Added side effects help page

calebh · calebh · commit 5946a5236c95 · 2024-05-20T17:12:52.000-04:00
diff --git a/docs/source/index.rst b/docs/source/index.rst
@@ -14,6 +14,7 @@ Welcome to cozy's documentation!
    launchingavisualization
    concolic
    hooks
+   sideeffects
 
 
 
diff --git a/docs/source/sideeffects.rst b/docs/source/sideeffects.rst
@@ -0,0 +1,51 @@
+Modeling I/O Side Effects
+=========================
+
+Many programs of interest that we wish to simulate produce side effects, which we would like to be available for comparison in our analysis.
+To enable this use case, cozy has a subsystem for producing IO side effects. Common examples of IO side effects we have found in example programs
+include writing to stdout/stderr, writing to the network, or writing over a serial connection.
+
+Modeling IO side effects is typically straightforward, and can be accomplished by hooking side effect producing functions and instead redirecting
+the side effect payload to a list attached to the current state. When a child state is forked from its parent, it obtains a copy of side effects
+from its parent. cozy keeps track of IO side effects over different channels (ie, a channel for stdout, network, etc.) and attempts to
+intelligently align side effects in the visualization interface.
+
+Note that by default, angr automatically concretizes data written to stdout/stderr. cozy side effects keeps the data symbolic and avoids the concretization.

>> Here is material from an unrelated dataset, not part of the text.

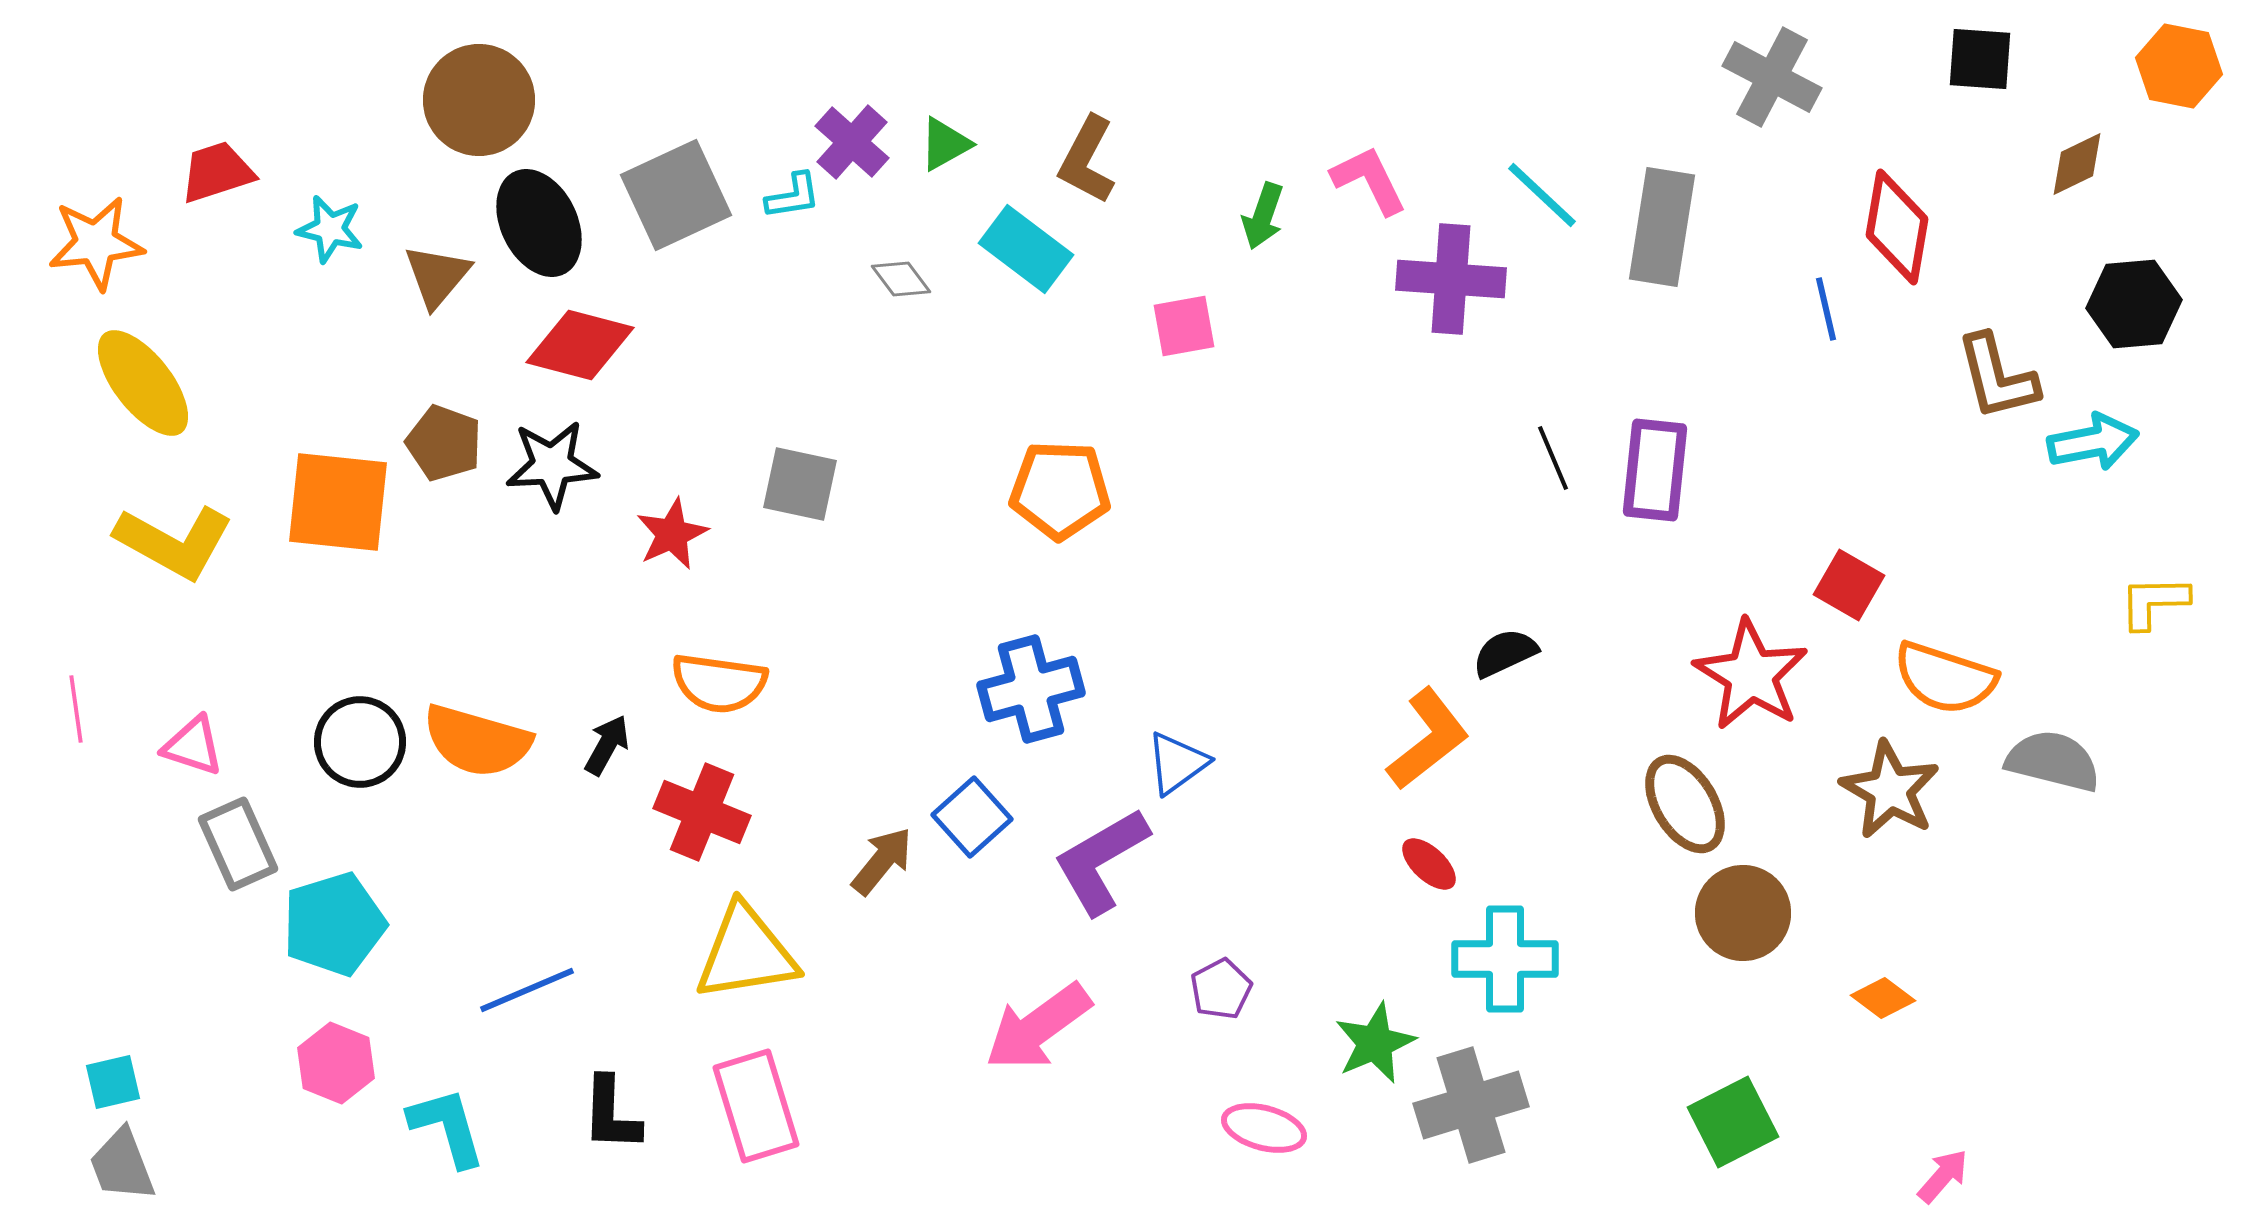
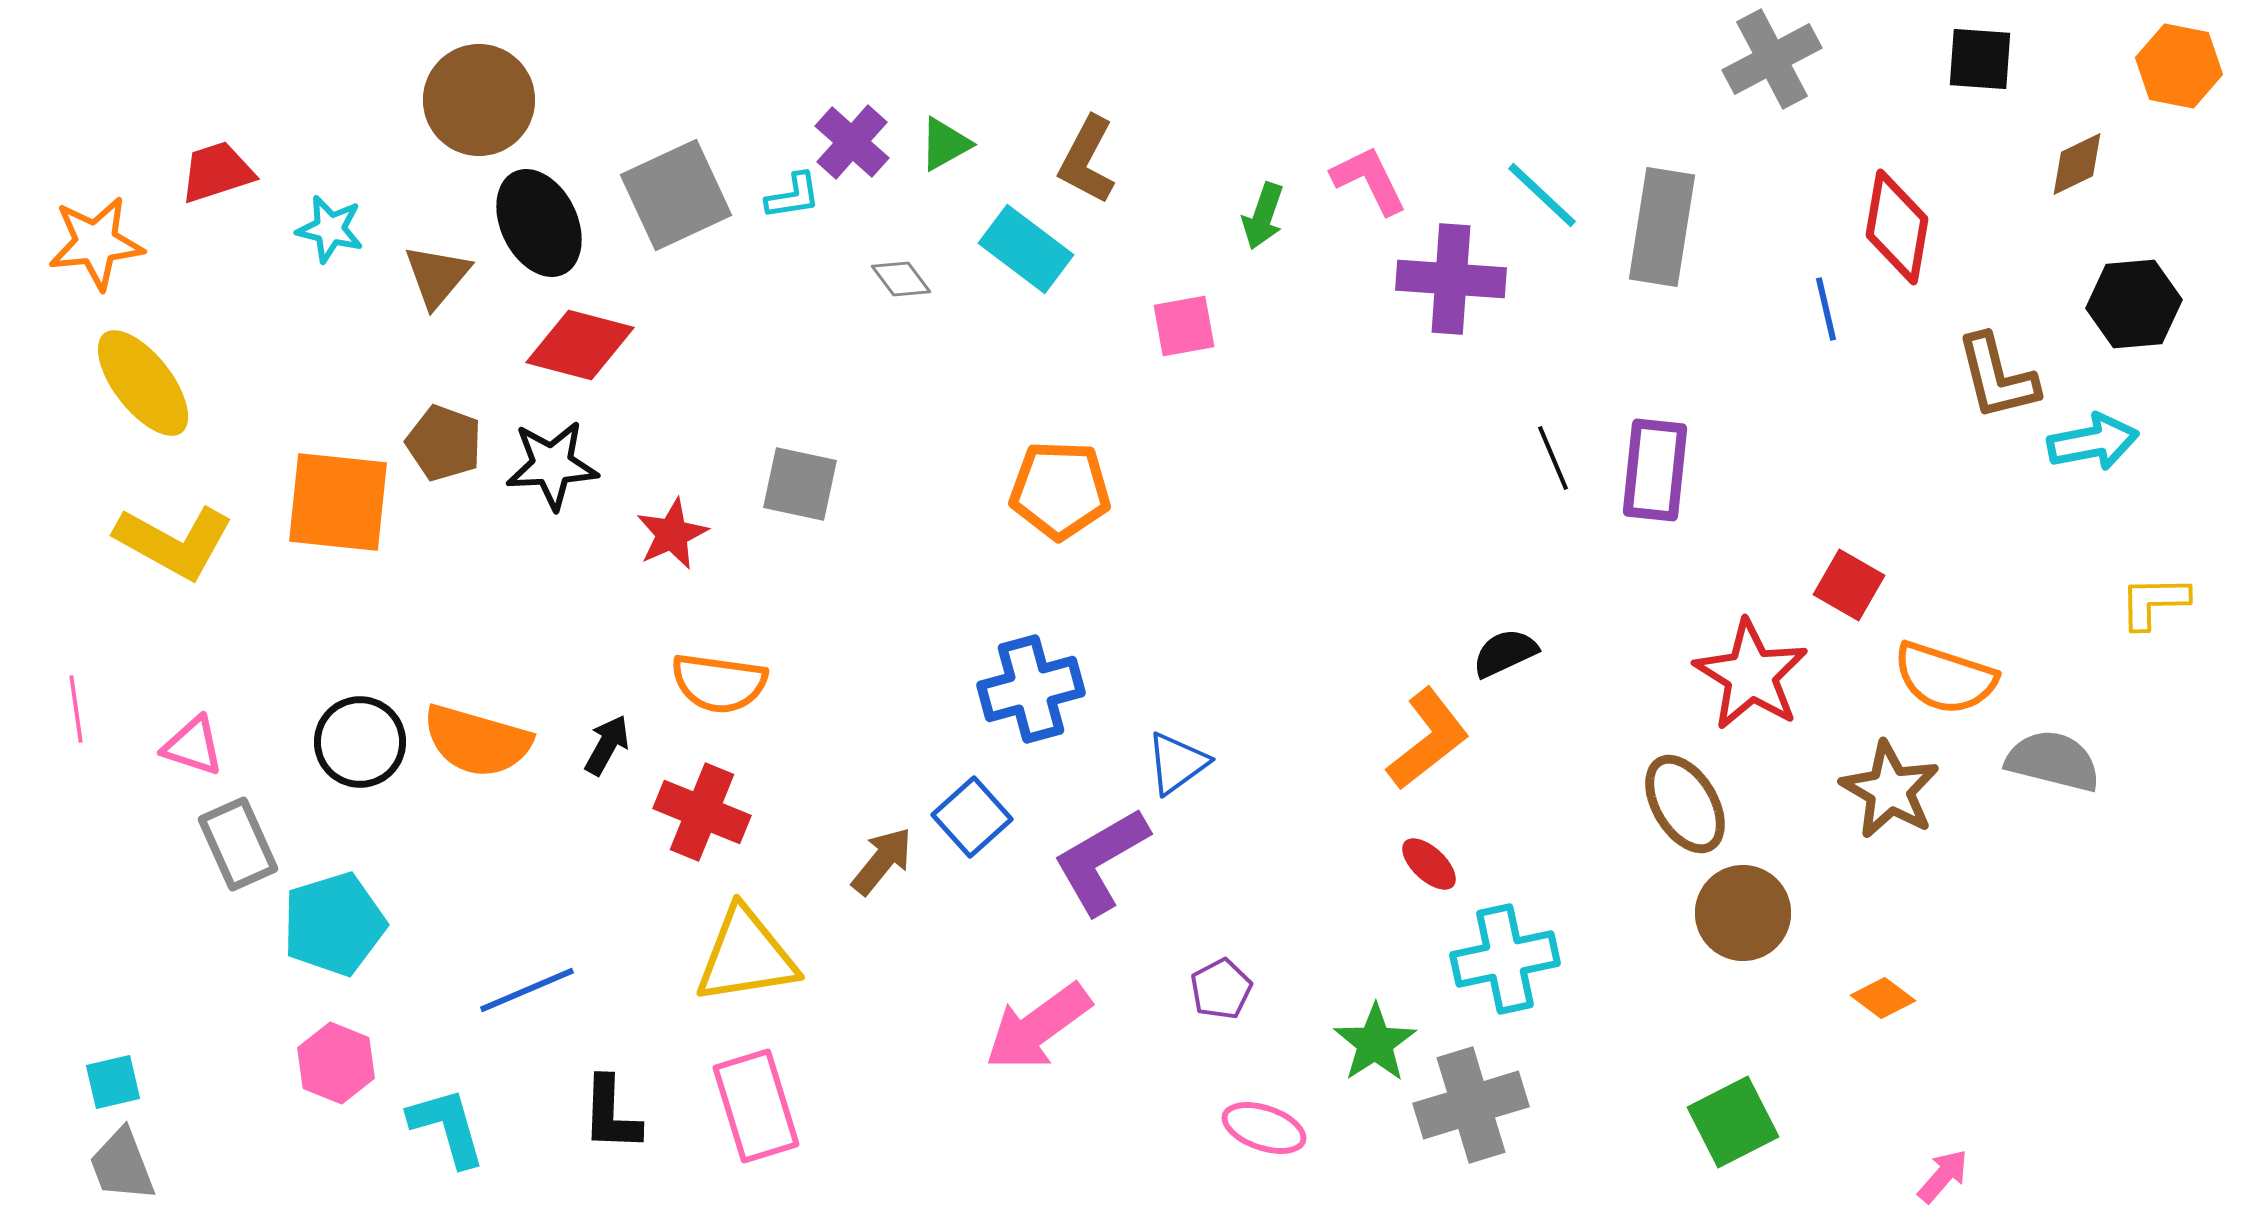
gray cross at (1772, 77): moved 18 px up; rotated 34 degrees clockwise
yellow triangle at (746, 953): moved 3 px down
cyan cross at (1505, 959): rotated 12 degrees counterclockwise
green star at (1375, 1043): rotated 10 degrees counterclockwise
pink ellipse at (1264, 1128): rotated 4 degrees clockwise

+In this way cozy's side effects interface is superior to the angr default.
+
+==========================
+Performing a Side Effect
+==========================
+
+The primary function to take a look at is :py:func:`cozy.side_effect.perform`. The first argument is the :py:class:`angr.SimState` that the side effect
+will attach to. This argument can be obtained by hooking a side effect function, whose :py:meth:`angr.SimProcedure.run` method takes in a
+:py:class:`angr.SimState` object. Alternatively you can set a breakpoint using :py:class:`cozy.directive.Breakpoint` and obtain the :py:class:`angr.SimState`
+object in the breakpoint's `breakpoint_fun` callback.
+
+Here is an example of the use of :py:func:`cozy.side_effect.perform` in a custom :py:class:`angr.SimProcedure` hook::
+
+    # Here we are hooking a function called process_command,
+    # so we need to make a class that inherits from SimProcedure
+    class process_command(angr.SimProcedure):
+        def run(self, cmd_str):
+            strlen = angr.SIM_PROCEDURES["libc"]["strlen"]
+            max_len = self.state.solver.max(self.inline_call(strlen, cmd_str).ret_expr)
+            # Here we construct the side effect payload. Here it is a bunch of symbolic data.
+            cmd = [self.state.memory.load(cmd_str + i, 1) for i in range(max_len)]
+            def concrete_post_processor(concrete_cmd):
+                return [chr(r.concrete_value) for r in concrete_cmd]
+            cozy.side_effect.perform(self.state, "process_command", cmd, concrete_post_processor=concrete_post_processor)
+
+The second argument is the side effect channel. Different types of side effects should be performed over different channels. For example,
+you may have a channel for networked output and a channel for stdout.
+
+The third argument is the side effect body. The body must be a mixture of string-keyed Python dictionaries, Python lists, Python tuples,
+claripy concrete values, and claripy symbolic values. This should represent the payload of the side effect.
+
+The fourth argument is an optional post processing function to apply to concretized versions of the side effect's body if post processing is required.
+In this example we use the Python `chr` function to convert the integer to Python characters, which will be shown in the visualization
+user interface.
+
+The fifth argument is an optional label used to aid alignment in the user interface. For example, if you have multiple sites that produce
+side effects on the same channel, you will want to label the different sites with different labels. This aids the alignment algorithm to intelligently
+compare the produced side effects. One possible label is the code address location that the side effect is produced at.